NEC Networks LLC, doing business as CaptureRx, a San Antonio, Texas-based provider of 340B drug pricing program administrative services to healthcare organizations, suffered a ransomware attack on February 6, 2021. The intrusion was detected on February 19, 2021. Following a review of exfiltrated files conducted through March 19, the company began notifying affected healthcare provider clients on March 30, with public disclosure and patient notifications following in May 2021.

The attackers employed a double-extortion model: files containing patient protected health information (PHI) were accessed and exfiltrated prior to encryption. The exposed data included patient full names, dates of birth, prescription information, and in some cases medical record numbers. The breach is notable for its breadth: because CaptureRx served as a shared administrative services vendor to dozens of healthcare organizations participating in the federal 340B program (which provides discounted drugs to qualifying safety-net providers), a single compromise rippled across a large number of distinct covered entities.

Affected organizations included UPMC Cole, UPMC Wellsboro, Hidalgo Medical Services, Trinity Health Twin City Hospital, HopeHealth, Massena Hospital, Penobscot Community Health Care, Lourdes Hospital, Faxton St.
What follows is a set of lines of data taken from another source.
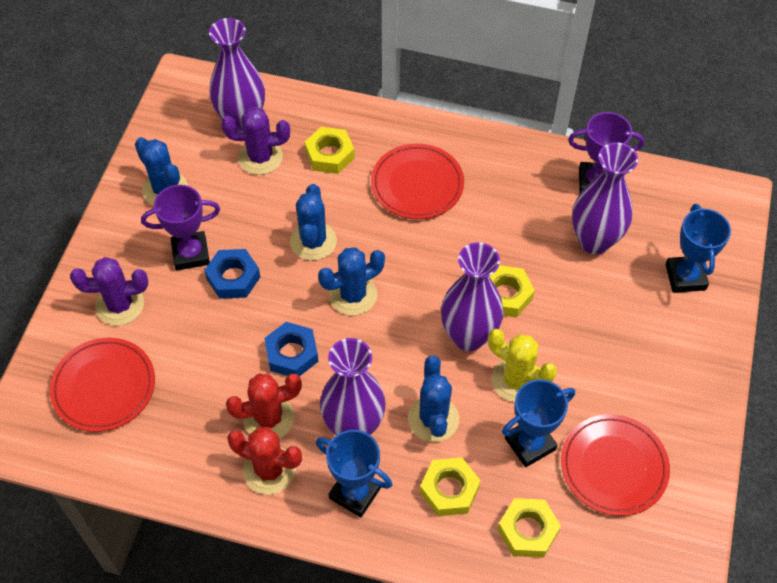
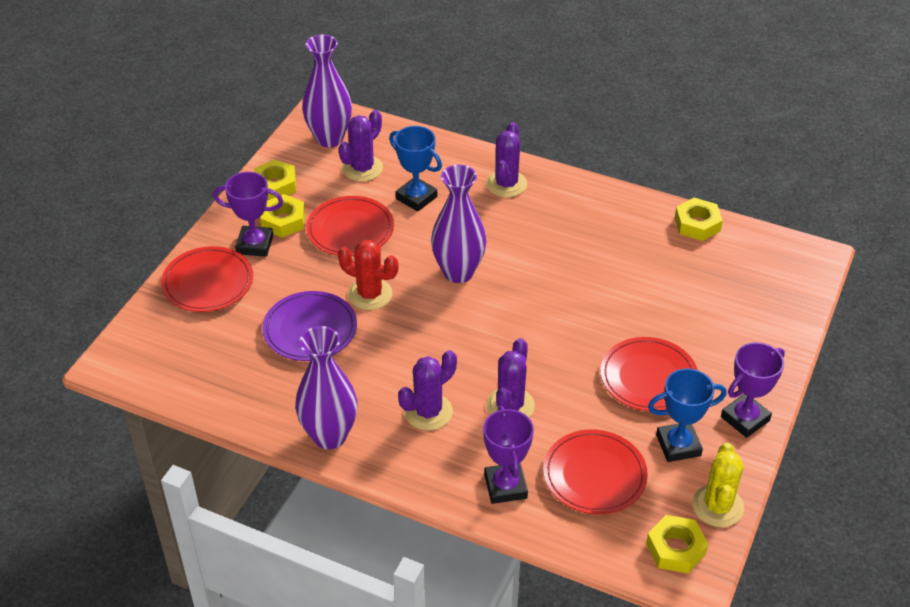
blue cactus: 4 -> 0
blue nut: 2 -> 0
blue trophy: 3 -> 2
purple cactus: 2 -> 4
purple plate: 0 -> 1
purple trophy: 2 -> 3
purple vase: 4 -> 3
red cactus: 2 -> 1
red plate: 3 -> 4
Luke’s Healthcare (17,655 patients), Gifford Health Care, NYC Health + Hospitals (43,727 patients), Catholic Health System — St. Mary’s and Sisters of Charity Hospitals (17,002 patients), Thrifty Drug Stores, and others. The total number of affected individuals across all clients was reported to HHS as approximately 2.42 million, with the Maine Attorney General breach report citing 1,919,938 individuals.

The breach ranked among the ten largest healthcare data breaches of 2021. CaptureRx faced a class action lawsuit and agreed to a $4.75 million settlement. The company indicated it faced potential bankruptcy if the settlement was not approved, reflecting the severe financial consequences of a supply chain healthcare breach at this scale. The incident reinforced that shared-services vendors to multiple HIPAA covered entities represent a high-value single point of failure for patient data security.